One of his most significant holdings is in the Restaurant Group, which operates more than 400 restaurants and pub restaurants. Many of these are household names such as Frankie & Benny’s, Chiquito, Coast to Coast and Garfunkel’s. Although there’s no shortage of eating establishments, the company’s differentiating factor is the way it runs its business.

‘Restaurants are located in retail parks and sites outside of town centres that have little competition but a lot of footfall,’ he explains. Alongside a team of 20 analysts, Tenerelli runs his own screens to reveal why a particular company has been able to deliver high returns over time.

To do so he uses a very strict free cash flow valuation that cuts off growth after the foreseeable future.

‘I don’t pay a lot for the promise of growth in perpetuity so my businesses tend to be very down to earth companies that are generating cash flow today rather than a single product company that may have a hit product in five years’ time,’ he says.

On a country perspective, Tenerelli believes Spain offers the best opportunities, which is why it accounts for 14% of his fund. ‘It has liberalised its labour market, dealt in part with its pension issues, and you can see an improvement in productivity.’

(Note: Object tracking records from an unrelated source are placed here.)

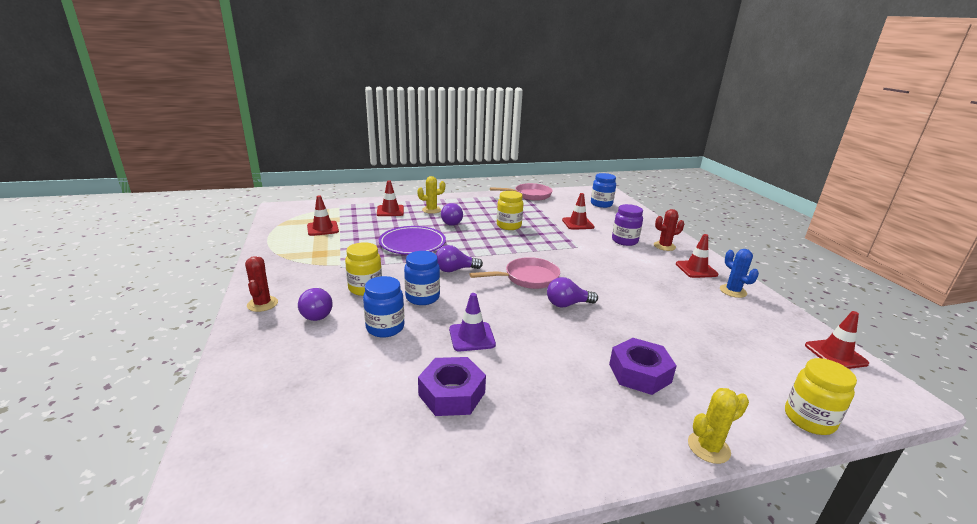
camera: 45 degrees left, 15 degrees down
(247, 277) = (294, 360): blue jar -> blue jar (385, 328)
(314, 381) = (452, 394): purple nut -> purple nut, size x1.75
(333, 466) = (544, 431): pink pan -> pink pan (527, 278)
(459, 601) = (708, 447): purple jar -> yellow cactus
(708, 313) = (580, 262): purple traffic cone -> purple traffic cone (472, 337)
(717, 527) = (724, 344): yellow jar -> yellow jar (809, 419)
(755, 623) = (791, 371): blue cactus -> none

The recent uplift in economic data aside, managers of European funds appear extremely confident that strong companies with solid growth prospects can be found across a wide variety of sectors and geographies. At the end of the day Europe is extremely interesting, says Tenerelli, who comes in top of the three-year table by Manager Ratio.

‘Last year was a once-in-a-lifetime opportunity to buy great companies at bargain prices,’ he says. ‘Now you can still buy great companies at reasonable prices – and cheaper than other markets.’